But in these uncertain post-Brexit times, it is all hands on deck and these two pre-school age children are part of a “soft power” pact between our Government and monarchy to bolster British interests with our European neighbour.
After all the pulling power of the image is significant – and these little ambassadors are part of the battle to win hearts and minds.
For this visit by the Duke and Duchess of Cambridge and their children, first to Poland and then to Germany starting today will inevitably be judged in the context of Brexit.
For the future King George, 3, and his little sister Charlotte, 2, such diplomatic foreign forays with mum and dad are a fun distraction – however it will one day become their lifestyle.
The little royals will not be seen much of the visits – only at arrivals and departures from countries and not at any official engagements.
Kensington Palace said George and Charlotte will only be seen in public “on at least a couple of occasions over the course of the week”.
They will be cared for by the royal nanny while William and Kate carry out and hectic round of officials engagements.
The five-day tour of joint tour at the request of the Foreign Office is Kate’s first trip Germany and the couple have not toured Poland before.
During last year’s visit to Germany, William gave a speech at a gala event alongside Chancellor Angela Merkel, saying the “depth” of Britain’s friendship with Germany would not change after Brexit.
Today they will be welcomed first in Warsaw by President Andrzej Duda.
They will visit the Warsaw Rising Museum, devoted to the bloody 1944 Polish uprising to free Nazi occupied Warsaw in World War Two.

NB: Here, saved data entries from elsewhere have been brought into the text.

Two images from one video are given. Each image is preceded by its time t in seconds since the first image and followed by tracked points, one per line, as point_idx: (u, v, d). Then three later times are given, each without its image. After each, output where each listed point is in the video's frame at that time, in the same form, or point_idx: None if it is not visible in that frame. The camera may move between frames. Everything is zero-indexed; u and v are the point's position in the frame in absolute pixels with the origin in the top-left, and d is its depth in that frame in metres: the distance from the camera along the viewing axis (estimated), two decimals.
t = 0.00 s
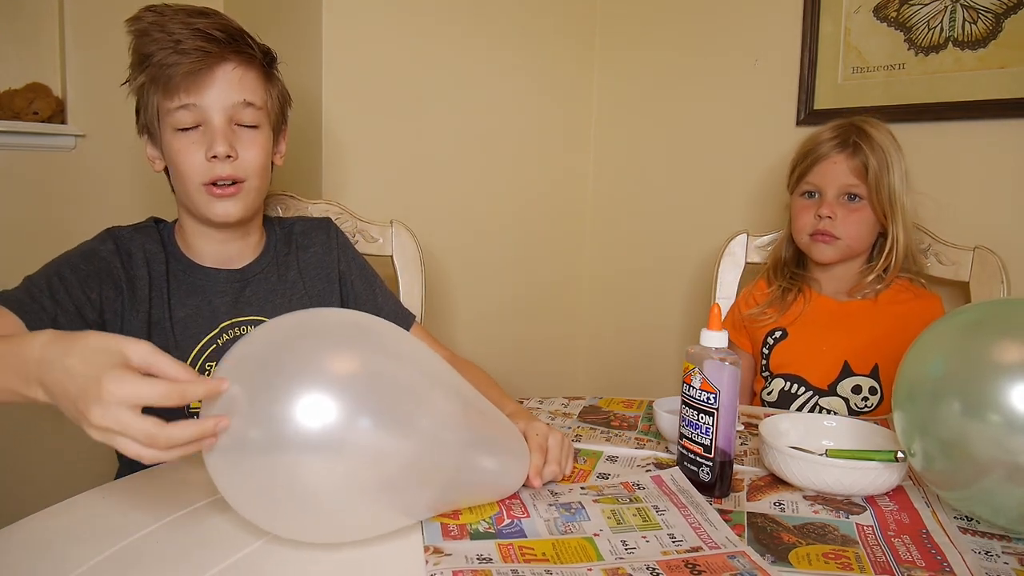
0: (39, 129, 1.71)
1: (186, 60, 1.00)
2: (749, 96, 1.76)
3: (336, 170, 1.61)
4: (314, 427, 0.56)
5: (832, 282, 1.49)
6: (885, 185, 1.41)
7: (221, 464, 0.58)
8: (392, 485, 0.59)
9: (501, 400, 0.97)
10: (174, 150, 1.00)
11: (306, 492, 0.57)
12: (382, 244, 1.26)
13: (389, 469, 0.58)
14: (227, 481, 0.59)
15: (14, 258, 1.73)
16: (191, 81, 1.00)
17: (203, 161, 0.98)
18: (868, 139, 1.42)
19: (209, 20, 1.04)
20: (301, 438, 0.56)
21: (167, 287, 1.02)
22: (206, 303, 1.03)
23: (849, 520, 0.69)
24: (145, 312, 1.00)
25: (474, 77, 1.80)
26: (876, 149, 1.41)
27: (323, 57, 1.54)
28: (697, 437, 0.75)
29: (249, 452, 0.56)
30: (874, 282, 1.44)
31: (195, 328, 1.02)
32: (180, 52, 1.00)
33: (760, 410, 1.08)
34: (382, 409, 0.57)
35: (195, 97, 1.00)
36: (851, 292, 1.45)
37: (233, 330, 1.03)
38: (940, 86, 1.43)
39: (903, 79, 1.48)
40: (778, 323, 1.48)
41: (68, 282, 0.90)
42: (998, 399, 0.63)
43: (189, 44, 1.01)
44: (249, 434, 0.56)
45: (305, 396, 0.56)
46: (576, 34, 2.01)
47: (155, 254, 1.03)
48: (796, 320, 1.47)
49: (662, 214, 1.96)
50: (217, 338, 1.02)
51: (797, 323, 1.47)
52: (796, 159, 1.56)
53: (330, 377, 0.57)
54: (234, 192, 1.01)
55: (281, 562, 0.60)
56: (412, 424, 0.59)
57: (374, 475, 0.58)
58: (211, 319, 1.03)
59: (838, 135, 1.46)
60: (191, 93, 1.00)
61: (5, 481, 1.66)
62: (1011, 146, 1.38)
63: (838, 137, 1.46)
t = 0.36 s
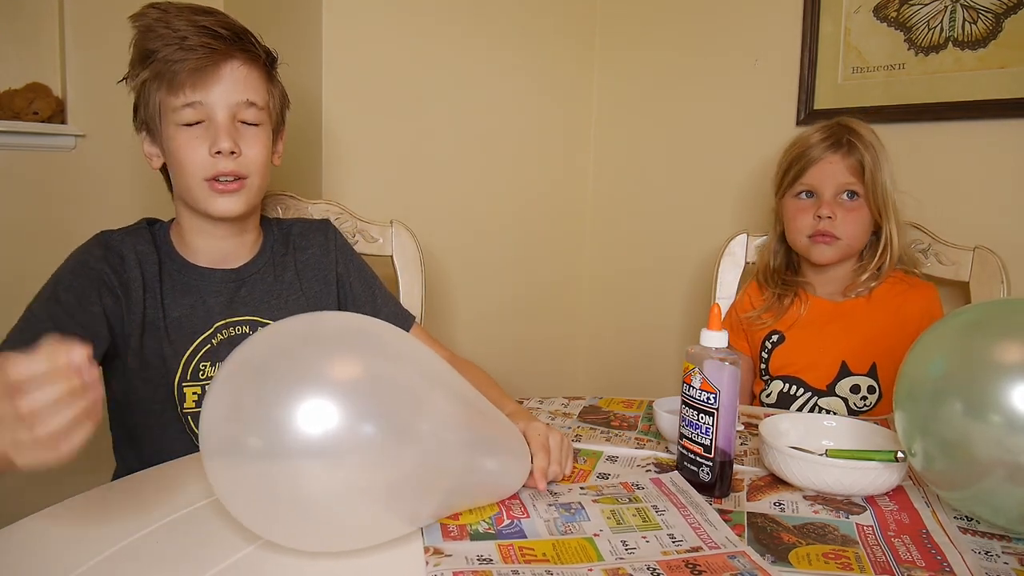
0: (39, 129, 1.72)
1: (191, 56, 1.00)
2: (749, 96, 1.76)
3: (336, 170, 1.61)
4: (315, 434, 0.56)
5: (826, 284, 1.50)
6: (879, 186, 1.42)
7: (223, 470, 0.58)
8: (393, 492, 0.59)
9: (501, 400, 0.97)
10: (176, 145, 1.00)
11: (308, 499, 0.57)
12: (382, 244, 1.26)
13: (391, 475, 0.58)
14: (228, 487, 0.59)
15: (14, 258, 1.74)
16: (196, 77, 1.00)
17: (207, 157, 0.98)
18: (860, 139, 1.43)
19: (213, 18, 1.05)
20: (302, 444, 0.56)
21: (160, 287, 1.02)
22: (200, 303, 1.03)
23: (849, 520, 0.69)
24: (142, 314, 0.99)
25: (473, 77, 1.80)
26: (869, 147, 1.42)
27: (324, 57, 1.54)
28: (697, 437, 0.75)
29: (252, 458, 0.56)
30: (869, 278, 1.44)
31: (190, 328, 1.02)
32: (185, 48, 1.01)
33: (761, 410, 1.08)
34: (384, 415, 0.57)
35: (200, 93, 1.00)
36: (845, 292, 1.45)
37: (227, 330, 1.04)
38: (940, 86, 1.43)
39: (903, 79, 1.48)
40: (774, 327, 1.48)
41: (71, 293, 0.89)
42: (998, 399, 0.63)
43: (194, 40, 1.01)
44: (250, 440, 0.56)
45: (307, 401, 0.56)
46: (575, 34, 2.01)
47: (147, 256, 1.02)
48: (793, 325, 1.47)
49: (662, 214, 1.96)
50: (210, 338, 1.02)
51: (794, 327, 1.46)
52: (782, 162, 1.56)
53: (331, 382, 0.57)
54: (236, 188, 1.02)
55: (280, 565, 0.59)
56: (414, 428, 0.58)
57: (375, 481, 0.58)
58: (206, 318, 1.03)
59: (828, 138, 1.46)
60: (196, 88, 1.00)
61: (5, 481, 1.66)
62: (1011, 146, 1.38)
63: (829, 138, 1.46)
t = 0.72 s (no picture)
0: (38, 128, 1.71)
1: (174, 57, 1.00)
2: (749, 95, 1.76)
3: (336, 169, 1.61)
4: (320, 438, 0.56)
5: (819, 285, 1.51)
6: (875, 184, 1.45)
7: (227, 475, 0.58)
8: (399, 495, 0.59)
9: (500, 400, 0.97)
10: (168, 147, 1.00)
11: (312, 503, 0.57)
12: (381, 243, 1.27)
13: (396, 478, 0.58)
14: (229, 490, 0.59)
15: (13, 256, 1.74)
16: (181, 77, 1.00)
17: (200, 156, 0.98)
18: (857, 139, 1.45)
19: (192, 16, 1.03)
20: (305, 447, 0.55)
21: (158, 286, 1.01)
22: (202, 300, 1.03)
23: (848, 519, 0.69)
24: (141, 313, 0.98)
25: (473, 77, 1.79)
26: (865, 145, 1.45)
27: (323, 56, 1.53)
28: (696, 437, 0.75)
29: (255, 461, 0.56)
30: (866, 280, 1.44)
31: (192, 325, 1.02)
32: (167, 49, 1.00)
33: (760, 410, 1.08)
34: (390, 417, 0.57)
35: (187, 92, 1.00)
36: (840, 291, 1.46)
37: (229, 326, 1.04)
38: (940, 86, 1.43)
39: (903, 79, 1.48)
40: (768, 327, 1.47)
41: (72, 298, 0.90)
42: (997, 399, 0.63)
43: (174, 40, 1.00)
44: (254, 444, 0.56)
45: (310, 405, 0.56)
46: (575, 33, 2.01)
47: (146, 258, 1.02)
48: (787, 325, 1.46)
49: (662, 214, 1.96)
50: (212, 335, 1.02)
51: (788, 328, 1.46)
52: (776, 163, 1.55)
53: (335, 384, 0.57)
54: (231, 184, 1.01)
55: (277, 566, 0.60)
56: (419, 430, 0.58)
57: (380, 484, 0.57)
58: (208, 314, 1.03)
59: (823, 139, 1.45)
60: (182, 88, 1.00)
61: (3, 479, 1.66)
62: (1011, 146, 1.39)
63: (824, 138, 1.46)
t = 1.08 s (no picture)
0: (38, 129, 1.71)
1: (176, 60, 0.99)
2: (749, 95, 1.76)
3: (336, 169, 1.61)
4: (325, 431, 0.56)
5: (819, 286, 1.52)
6: (878, 188, 1.46)
7: (231, 469, 0.58)
8: (403, 489, 0.59)
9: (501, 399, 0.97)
10: (170, 149, 1.00)
11: (317, 497, 0.57)
12: (381, 243, 1.27)
13: (400, 473, 0.58)
14: (233, 482, 0.59)
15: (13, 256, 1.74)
16: (184, 80, 1.00)
17: (202, 157, 0.99)
18: (859, 141, 1.44)
19: (195, 18, 1.03)
20: (310, 441, 0.56)
21: (156, 287, 1.01)
22: (203, 301, 1.03)
23: (849, 520, 0.69)
24: (140, 314, 0.98)
25: (473, 77, 1.79)
26: (867, 146, 1.45)
27: (323, 56, 1.53)
28: (697, 437, 0.75)
29: (258, 455, 0.56)
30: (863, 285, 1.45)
31: (193, 326, 1.02)
32: (169, 52, 0.99)
33: (760, 410, 1.08)
34: (394, 411, 0.57)
35: (190, 95, 1.00)
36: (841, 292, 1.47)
37: (231, 327, 1.03)
38: (940, 86, 1.43)
39: (903, 78, 1.48)
40: (767, 329, 1.47)
41: (73, 300, 0.90)
42: (997, 398, 0.63)
43: (177, 42, 1.00)
44: (258, 438, 0.56)
45: (315, 399, 0.56)
46: (575, 33, 2.01)
47: (145, 259, 1.02)
48: (787, 326, 1.47)
49: (662, 214, 1.96)
50: (215, 335, 1.02)
51: (788, 329, 1.46)
52: (777, 165, 1.54)
53: (339, 379, 0.57)
54: (233, 184, 1.01)
55: (279, 563, 0.59)
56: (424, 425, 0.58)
57: (384, 478, 0.58)
58: (209, 316, 1.03)
59: (827, 143, 1.44)
60: (185, 91, 1.00)
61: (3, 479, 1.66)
62: (1011, 145, 1.39)
63: (829, 141, 1.45)
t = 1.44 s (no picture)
0: (38, 129, 1.71)
1: (177, 66, 0.99)
2: (749, 95, 1.76)
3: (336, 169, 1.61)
4: (326, 431, 0.56)
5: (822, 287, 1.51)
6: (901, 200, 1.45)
7: (231, 471, 0.58)
8: (404, 489, 0.59)
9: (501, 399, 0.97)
10: (170, 154, 1.00)
11: (318, 498, 0.57)
12: (381, 243, 1.27)
13: (402, 472, 0.58)
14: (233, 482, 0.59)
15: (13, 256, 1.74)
16: (185, 86, 1.00)
17: (202, 163, 0.98)
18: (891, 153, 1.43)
19: (196, 24, 1.03)
20: (311, 442, 0.55)
21: (158, 288, 1.01)
22: (205, 303, 1.03)
23: (849, 520, 0.69)
24: (141, 314, 0.98)
25: (473, 77, 1.79)
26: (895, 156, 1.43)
27: (324, 56, 1.53)
28: (697, 437, 0.75)
29: (259, 456, 0.56)
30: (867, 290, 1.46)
31: (195, 327, 1.02)
32: (171, 58, 0.99)
33: (760, 410, 1.08)
34: (397, 412, 0.57)
35: (190, 101, 1.00)
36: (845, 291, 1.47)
37: (233, 330, 1.03)
38: (940, 86, 1.43)
39: (903, 78, 1.48)
40: (769, 328, 1.47)
41: (77, 299, 0.90)
42: (998, 398, 0.63)
43: (178, 49, 0.99)
44: (258, 438, 0.56)
45: (316, 400, 0.56)
46: (576, 33, 2.01)
47: (148, 259, 1.02)
48: (789, 325, 1.46)
49: (662, 214, 1.96)
50: (216, 338, 1.02)
51: (790, 328, 1.46)
52: (807, 163, 1.48)
53: (341, 380, 0.57)
54: (234, 189, 1.01)
55: (280, 564, 0.59)
56: (425, 425, 0.58)
57: (385, 479, 0.57)
58: (211, 318, 1.03)
59: (867, 156, 1.40)
60: (186, 97, 1.00)
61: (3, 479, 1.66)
62: (1010, 146, 1.39)
63: (868, 154, 1.40)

William and Kate will also meet survivors of the Holocaust and the brutal atrocity of Hitler’s occupation.
While the couple are In Poland, they will visit the site of Stutthof concentration camp where 65,000 people were murdered by the Nazis.
They will also tour the site of Gdansk’s shipyards, that in the early 1980s became the first independent labour union in a Soviet-bloc country and gave rise to an anti-communist social movement that greatly contributed to the fall of communism.
While in Germany later in the week, Chancellor Angela Merkel will hold a private meeting with Prince William and his wife in Berlin before they carry out an engagement at the Brandenburg Gate, an emblem of German unification. They will also visit Berlin’s Holocaust museum and memorial.
In Heidelberg, twinned with Cambridge, they will take part – in separate boats – in a race as cox to opposing rowing teams in the race with crews from Cambridge and Heidelberg.
The government clearly thinks it will be beneficial to have such senior royals in Poland, and especially in Germany, at such a time.
It helps that Germany has a fascination with the British royals.
Our monarchy has close ties with Germany as a succession of sovereigns including George I – born in what has become modern German – were rulers of Hanover.
The Foreign Office believe such Royal visits play a “very important role” in the UK bilateral diplomacy bolstering cultural, economic or political, between the UK and the host country.
The appearance of Team Cambridge, of course, may not sway negotiations, but the Foreign Office believes it will help strengthen bilateral ties once the UK finally quits the EU.